What are the risk factors for bipolar disorder?

Genetic factors
Genetic factors
Scientists are learning the possible causes of bipolar disorder. Most agree that there is no single cause, but many factors which together produce the disease and increase the risk. Biological factors (related to brain neurotransmitters), genetic, social and psychological factors are present in triggering the disease.

There is a familial tendency. Children with parents or siblings with bipolar disorder are four to six times more likely to develop the disease, but most with a family history of the disease will not develop the disorder.

Environmental factors. The abuse of certain substances such as cocaine, crack or amphetamines increases the risk of developing the first crisis as well as increasing the frequency of recurrences. Dependence on alcohol and other drugs is common, aggravates the course of the disease and worsens the prognosis. It also hinders treatment adherence and twice increases the risk of suicide.


Psychological tests
Psychological tests
The first step for a correct diagnosis is to talk to a doctor. A general practitioner or a psychiatrist can evaluate a patient's medical history, do a physical examination and, if necessary, request additional tests.

Bipolar disorder is not diagnosed by blood tests or imaging, but these tests can help make the differential diagnosis with other conditions such as stroke or brain tumors.

Bipolar disorder is a condition to be monitored for a long period of time, sometimes throughout the life of a patient.


Proper treatment reduces the incapacity for work and for routine activities and reduces patient mortality, mainly by reducing the risk of suicide seven times. The disease has no cure, but people feel much better and can resume their activities after the institution of appropriate treatment.

All treatment should be prescribed and supervised by experienced doctors. Lithium, a drug widely used for these patients, is toxic, that in appropriate doses can reverse the frames of euphoria and avoid recurrences, but if used incorrectly can do more harm than good to patients.
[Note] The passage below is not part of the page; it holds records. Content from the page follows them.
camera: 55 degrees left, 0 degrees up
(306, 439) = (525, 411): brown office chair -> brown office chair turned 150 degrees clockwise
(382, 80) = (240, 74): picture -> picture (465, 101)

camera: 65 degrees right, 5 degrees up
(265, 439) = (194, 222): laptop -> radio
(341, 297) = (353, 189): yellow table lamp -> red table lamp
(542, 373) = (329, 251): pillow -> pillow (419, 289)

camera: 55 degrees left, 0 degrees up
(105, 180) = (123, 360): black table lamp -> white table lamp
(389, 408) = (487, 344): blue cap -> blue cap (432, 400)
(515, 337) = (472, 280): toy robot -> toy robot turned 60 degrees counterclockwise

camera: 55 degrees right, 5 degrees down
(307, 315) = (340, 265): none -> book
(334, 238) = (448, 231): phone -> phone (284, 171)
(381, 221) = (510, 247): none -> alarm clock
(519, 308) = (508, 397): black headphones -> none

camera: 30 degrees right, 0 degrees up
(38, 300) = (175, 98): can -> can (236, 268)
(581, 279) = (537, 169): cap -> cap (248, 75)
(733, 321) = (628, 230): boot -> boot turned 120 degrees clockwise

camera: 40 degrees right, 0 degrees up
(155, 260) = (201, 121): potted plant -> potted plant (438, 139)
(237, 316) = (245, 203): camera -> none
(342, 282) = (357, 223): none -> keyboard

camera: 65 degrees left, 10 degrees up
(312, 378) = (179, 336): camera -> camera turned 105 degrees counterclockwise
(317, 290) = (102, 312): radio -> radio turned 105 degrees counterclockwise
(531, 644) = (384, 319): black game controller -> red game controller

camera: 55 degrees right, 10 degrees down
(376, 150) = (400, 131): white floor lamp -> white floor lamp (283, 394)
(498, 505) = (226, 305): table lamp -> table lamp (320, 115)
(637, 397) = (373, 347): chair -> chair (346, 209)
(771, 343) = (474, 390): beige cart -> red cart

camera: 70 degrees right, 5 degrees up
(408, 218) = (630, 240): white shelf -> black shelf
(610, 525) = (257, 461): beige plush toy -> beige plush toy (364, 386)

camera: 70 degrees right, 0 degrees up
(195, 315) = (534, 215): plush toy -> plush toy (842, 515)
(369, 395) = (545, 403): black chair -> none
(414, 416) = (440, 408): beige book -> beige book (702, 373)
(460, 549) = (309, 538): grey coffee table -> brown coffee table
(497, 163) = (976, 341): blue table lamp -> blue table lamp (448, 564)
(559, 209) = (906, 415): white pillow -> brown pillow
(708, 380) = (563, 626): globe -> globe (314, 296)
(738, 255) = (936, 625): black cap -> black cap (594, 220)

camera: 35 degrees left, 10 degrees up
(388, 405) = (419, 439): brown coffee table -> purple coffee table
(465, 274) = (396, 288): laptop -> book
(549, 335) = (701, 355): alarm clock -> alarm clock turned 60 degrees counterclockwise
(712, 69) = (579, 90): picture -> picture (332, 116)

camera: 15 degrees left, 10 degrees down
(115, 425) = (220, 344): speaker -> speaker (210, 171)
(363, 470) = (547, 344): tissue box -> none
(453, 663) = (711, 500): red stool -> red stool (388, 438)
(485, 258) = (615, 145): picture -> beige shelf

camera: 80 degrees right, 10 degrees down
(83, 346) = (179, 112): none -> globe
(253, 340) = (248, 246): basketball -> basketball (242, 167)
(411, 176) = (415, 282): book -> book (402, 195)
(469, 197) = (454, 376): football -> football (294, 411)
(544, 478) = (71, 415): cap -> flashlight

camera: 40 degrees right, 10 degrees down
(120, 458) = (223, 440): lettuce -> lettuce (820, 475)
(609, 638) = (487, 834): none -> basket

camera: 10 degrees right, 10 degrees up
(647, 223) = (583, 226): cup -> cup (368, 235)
One or more mood stabilizers are generally used, especially lithium carbonate. The association with antidepressants and antipsychotics may be needed to control the episodes of depression and mania, respectively. One should be careful with the use of antidepressants, they may precipitate or accelerate the euphoria frequency of seizures and lead to a "manic", i.e. the patient leaves the depression and quickly passes to exaltation. Often anticonvulsants are also used for the treatment.

It is important to remove substances such as caffeine, cocaine and amphetamines and alcohol to improve disease control and reduce their recurrence.

All patients should undergo psychiatric treatment for a long period. Some forms of psychotherapy can help with the treatment.